The lawyer representing the woman said that “for five years, she was in such a wretched condition. The same fate must not be suffered by others,” adding that under a new law, “anyone neglecting a senior citizen which ultimately leads to unfortunate consequences is not entitled to the person’s property”. However, the court noted that from the woman’s post-mortem report “it appeared that she died of natural causes”.
As the second headline announces, what seemed to have been most offensive in the story was the fact that a wealthy woman should have suffered in this fashion.
Advertising might is right
In a nation where, as Gandhi’s piece makes clear, millions struggle to survive, the media attention is focused on the wealthy individual. To some extent, this is a global thing: the idea of covering celebrities is accepted as proper practice and their lives are more worthy of coverage. However, in India this is extended to the wealthy and even the middle class, often to the exclusion of the large mass of population.
India has one of the highest accident rates in the world, but often the stories selected will be headlined “BMW accident”, because a fancy car deserves more coverage. It will be difficult to find a media report where much, or even anything, is made of the fact that the car involved was a Maruti or a Mahindra. This picking and choosing is taken to disturbing levels, as those familiar with our newspapers will verify.
A second example of this selectiveness is the employee of the big corporate firm, usually the software companies, which do not have much advertising clout. Infosys, the Bengaluru firm, has over 100,000 employees, and the incidence of suicide, rape, violence or theft is as likely in such a large set as in the general population.

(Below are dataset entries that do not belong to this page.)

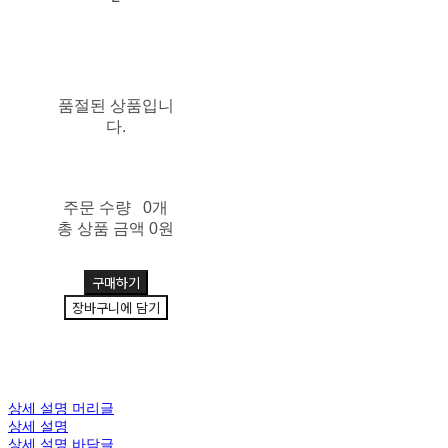
품절된 상품입니
다.
주문 수량
0개
총 상품 금액
0원
구매하기
장바구니에 담기
상세 설명 머리글
상세 설명
상세 설명 바닥글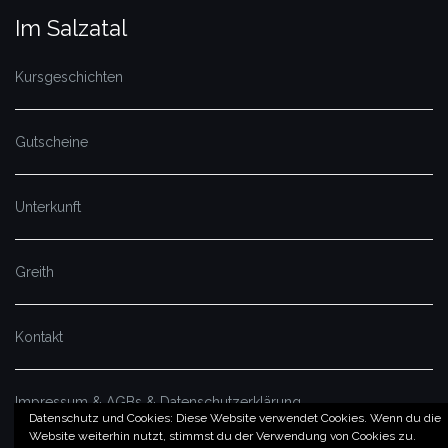
Im Salzatal
Kursgeschichten
Gutscheine
Unterkunft
Greith
Kontakt
Impressum & AGBs & Datenschutzerklärung
Datenschutz und Cookies: Diese Website verwendet Cookies. Wenn du die
Website weiterhin nutzt, stimmst du der Verwendung von Cookies zu.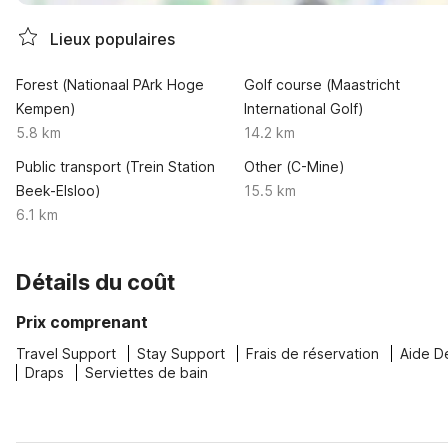
Lieux populaires
Forest (Nationaal PArk Hoge
Golf course (Maastricht
Kempen)
International Golf)
5.8 km
14.2 km
Public transport (Trein Station
Other (C-Mine)
Beek-Elsloo)
15.5 km
6.1 km
Détails du coût
Prix comprenant
Travel Support
Stay Support
Frais de réservation
Aide D
Draps
Serviettes de bain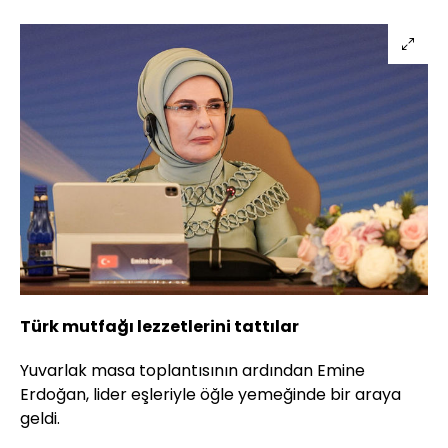
Türk mutfağı lezzetlerini tattılar
Yuvarlak masa toplantısının ardından Emine
Erdoğan, lider eşleriyle öğle yemeğinde bir araya
geldi.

However, the media will inevitably use the name of the firm in its headline, and on searching the internet for the words “Infosys employee suicide” and “Wipro employee suicide” this will become obvious. The media may argue that this fact of their corporate employment is interesting, but try searching for “Reliance employee suicide” and it is apparent that the treatment is reserved for some. Either Reliance employees do not commit suicide, or when they do, the media backs off from associating the company with the act. Why? Because Reliance is a big advertiser and has more clout than the software firms, which have no use of advertising in Indian papers and television stations.
Middle class sentiments
I am not saying that the media should begin associating the doings of Reliance employees with their company, but that they are wrong in doing so in case of software firms.
The same problem of selective reporting is to be found in other coverage. There are about 25,000 rapes in India annually (which is actually quite low compared to other countries, including the West), but of these the media will pick those victims whom it sees as more important. The story of rape in a taxi service for the upper class will get disproportionate and in fact obscene amounts of coverage over a similar crime elsewhere in the same city.
The media constantly taps into the middle class Indian sentiment that the poor are not important enough to be covered, because their lives (“nasty, brutish and short” in the words of Thomas Hobbes) themselves are not important.